No income tax on sale of inherited property after acquisition of shares from co-heirs

In a case of the sale of property belonging to the estate of an association of co-heirs the Supreme Tax Court held that the acquisition for consideration of a joint shareholding is not equivalent to the direct pro rata acquisition of the inherited assets themselves. With this most recent judgment the Supreme Tax Court abandons its previous case law on the matter.


Sec. 23 Income Tax Act (ITA) deals with the taxation of private sales. In general, capital gains from the sales of privately held property are exempt from income tax if the property was held for more than ten years when sold. According to German law, an association of co-heirs is automatically formed after someone dies and if there are several heirs who have been determined by law or by testamentary disposition. The members of such an association thus become joint owners of assets without having consciously decided to do so. Such was the situation in the case of dispute.

The plaintiff complained against the taxation of the capital gain resulting from a private sale of previously inherited property.
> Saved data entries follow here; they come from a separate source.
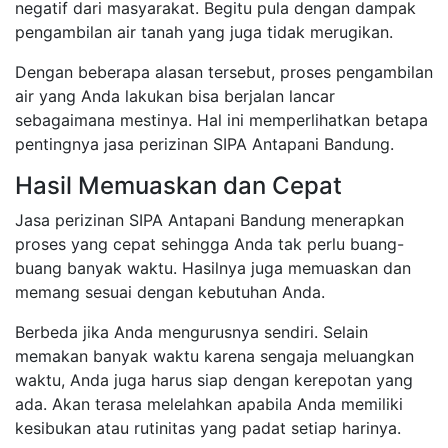
negatif dari masyarakat. Begitu pula dengan dampak
pengambilan air tanah yang juga tidak merugikan.
Dengan beberapa alasan tersebut, proses pengambilan
air yang Anda lakukan bisa berjalan lancar
sebagaimana mestinya. Hal ini memperlihatkan betapa
pentingnya jasa perizinan SIPA Antapani Bandung.
Hasil Memuaskan dan Cepat
Jasa perizinan SIPA Antapani Bandung menerapkan
proses yang cepat sehingga Anda tak perlu buang-
buang banyak waktu. Hasilnya juga memuaskan dan
memang sesuai dengan kebutuhan Anda.
Berbeda jika Anda mengurusnya sendiri. Selain
memakan banyak waktu karena sengaja meluangkan
waktu, Anda juga harus siap dengan kerepotan yang
ada. Akan terasa melelahkan apabila Anda memiliki
kesibukan atau rutinitas yang padat setiap harinya.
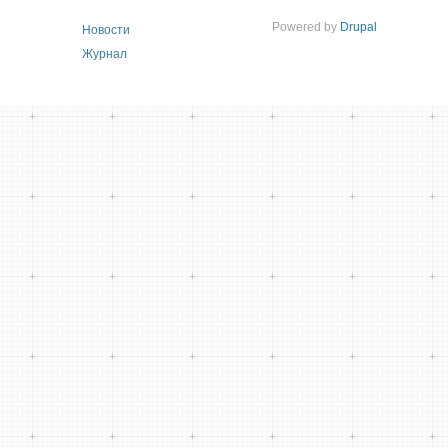
Powered by
Drupal
Новости
Журнал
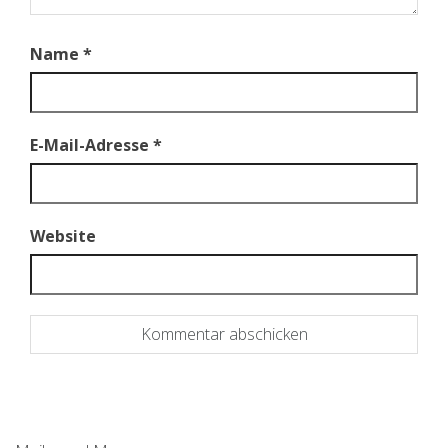
Name
*
E-Mail-Adresse
*
Website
The plaintiff had inherited 52 % of an estate and was a member of an association of co-heirs consisting of altogether three heirs. The remaining shares in the estate belonged to the two children of the deceased. The estate included real property. In an intermediate step via a third party the plaintiff purchased the children's shares and became the sole owner of the property, which he subsequently sold.

The tax office was of the opinion that the acquisition of the inheritance shares from the third party constituted a proportionate acquisition of 48% of the property by the plaintiff for consideration and held that the ultimate sale be subject to income tax since no more than ten years had passed between the acquisition of the inheritance shares and the ultimate sale of the property. The Munich Tax Court had dismissed the appeal brought by the plaintiff as unfounded. The Supreme Tax Court considered the complaint to be justified and reversed the decision of the court of first instance.


The requirements for a taxable private sale within the meaning of Section 23 (1) sentence 1 no. 1 ITA are not met. There is no identity between the asset acquired and the asset sold. Based on a notarial deed from 20 October 2017, the plaintiff acquired the inherited shares of the deceased's two children, i.e., the proportionate share in the association of co-heirs as joint owners. By notarized deed dated February 9, 2018 he sold the property.

In principle, the acquisition for consideration of a share in a joint participation (such as in the joint assets of the heirs) does not lead to the direct (pro rata) acquisition of particular assets from the joint assets. A joint ownership is not equivalent to the real estate itself and does not constitute a right subject to the provisions of civil law on real estate. This applies even if the joint assets only include real estate. Moreover, a joint ownership does not convey a tangible share and, consequently, no right of disposal for the individual to the property of the joint assets. It can therefore not be treated the same way as the property itself or a right equivalent to a property.

With its ruling the Supreme Tax Court changed its previous case law and also held against the opinion of the tax administration published by the Federal Ministry of Finance in a circular of 14 March 2006.


Supreme Tax Court, judgement of 26 September 2023 (IX R 13/22), published on 11 January 2024.